Using Git folders with Databricks extension for Visual Studio Code

Note

Databricks recommends using workspace files when configuring the Databricks extension for Visual Studio Code.

This documentation has been retired and might not be updated. The products, services, or technologies mentioned in this content are no longer supported. Documentation provided here only covers the specifics of configuring Git folders for Databricks extension for Visual Studio Code. For complete documentation, see Databricks extension for Visual Studio Code.

The Databricks extension for Visual Studio Code supports working with files in Databricks Git folders within the Azure Databricks workspace. Databircks Git folders was the default sync before version 0.3.15, but is no longer recommended.

Files in Git folders is enabled by default in all Azure Databricks workspaces, but can be disabled by admins using the REST API. Contact your workspace administrator if you cannot access this functionality.

Important

The Databricks extension for Visual Studio Code works only with repositories that it creates. You must have execute permissions for an Azure Databricks cluster for running code, as well as permissions to create a repository in Databricks Git folders.

Set the repository

If you choose to use a Databricks Git folder instead of a workspace directory in your Azure Databricks workspace, then with the extension and your code project opened, and an Azure Databricks configuration profile already set, use the Databricks extension for Visual Studio Code to create a new repository in Databricks Git folders and use it, or select an existing repository in Databricks Git folders that you created earlier with the Databricks extension for Visual Studio Code and want to reuse instead.

Note

The Databricks extension for Visual Studio Code works only with repositories that it creates. You cannot use an existing repository in your workspace.

To enable the Databricks extension for Visual Studio Code to use repositories in Databricks Git folders within an Azure Databricks workspace, you must first set the extension's Sync: Destination Type setting to repo as follows:

  1. With the extension and your code project opened, and an Azure Databricks configuration profile already set, in the Command Palette (View > Command Palette), type Preferences: Open User Settings, and then click Preferences: Open User Settings.
  2. On the User tab, expand Extensions, and click Databricks.
  3. For Sync: Destination Type, select repo.
  4. Quit and restart Visual Studio Code.

Create a new repo

To create a new repository, do the following:

  1. In the Configuration pane, next to Sync Destination, click the gear (Configure sync destination) icon.

    Configure sync destination icon 3

  2. In the Command Palette, click Create New Sync Destination.

  3. Type a name for the new repository in Databricks Git folders, and then press Enter.

    The extension appends the characters .ide to the end of the repo's name and then adds the repo's workspace path to the code project's .databricks/project.json file, for example "workspacePath": "/Workspace/Repos/someone@example.com/my-repo.ide".

    Note

    If the remote repo's name does not match your local code project's name, a warning icon appears with this message: The remote sync destination name does not match the current Visual Studio Code workspace name.
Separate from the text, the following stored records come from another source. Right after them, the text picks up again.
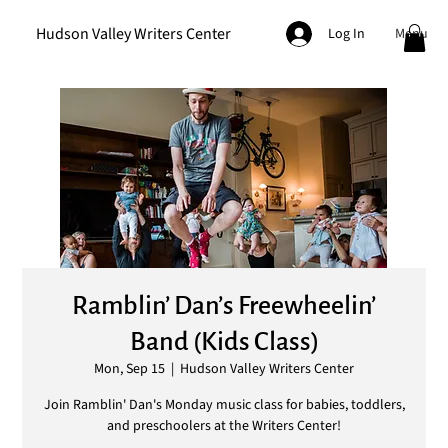
Hudson Valley Writers Center
Menu
Log In
Ramblin’ Dan’s Freewheelin’
Band (Kids Class)
Mon, Sep 15
  |  
Hudson Valley Writers Center
Join Ramblin' Dan's Monday music class for babies, toddlers,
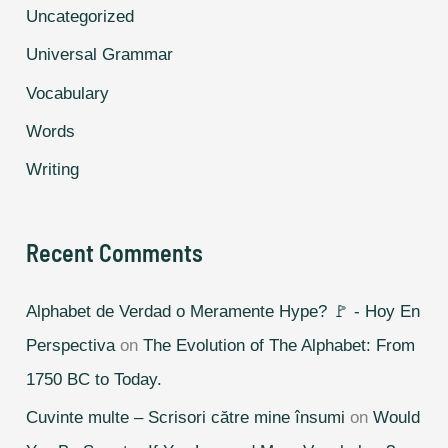
Uncategorized
Universal Grammar
Vocabulary
Words
Writing
Recent Comments
Alphabet de Verdad o Meramente Hype? 🚩 - Hoy En
Perspectiva
on
The Evolution of The Alphabet: From
1750 BC to Today.
Cuvinte multe – Scrisori către mine însumi
on
Would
You can ignore this warning if you do not require the names to match.

  4. After you set the repository, begin synchronizing with the repository by clicking the arrowed circle (Start synchronization) icon next to Sync Destination.

    Start synchronization icon 3

Important

The Databricks extension for Visual Studio Code only performs one-way, automatic synchronization of file changes from your local Visual Studio Code project to the related repository in your remote Azure Databricks workspace. These remote repository files are intended to be transient. Do not initiate changes to these files from within your remote repository, as these changes will not be synchronized back to your local project.

Reuse an existing repo

If you have an existing repository in Databricks Git folders that you created earlier with the Databricks extension for Visual Studio Code and want to reuse in your current Visual Studio Code project, then do the following:

  1. In the Configuration pane, next to Sync Destination, click the gear (Configure sync destination) icon.

    Configure sync destination icon 4

  2. In the Command Palette, select the repository's name from the list.

    The extension adds the repo's workspace path to the code project's .databricks/project.json file, for example "workspacePath": "/Workspace/Repos/someone@example.com/my-repo.ide".

    Note

    If the remote repo's name does not match your local code project's name, a warning icon appears with this message: The remote sync destination name does not match the current Visual Studio Code workspace name. You can ignore this warning if you do not require the names to match.

  3. After you set the repository, begin synchronizing with the repository by clicking the arrowed circle (Start synchronization) icon next to Sync Destination.

    Start synchronization icon 4

Important

The Databricks extension for Visual Studio Code only performs one-way, automatic synchronization of file changes from your local Visual Studio Code project to the related repository in your remote Azure Databricks workspace. These remote repository files are intended to be transient. Do not initiate changes to these files from within your remote repository, as these changes will not be synchronized back to your local project.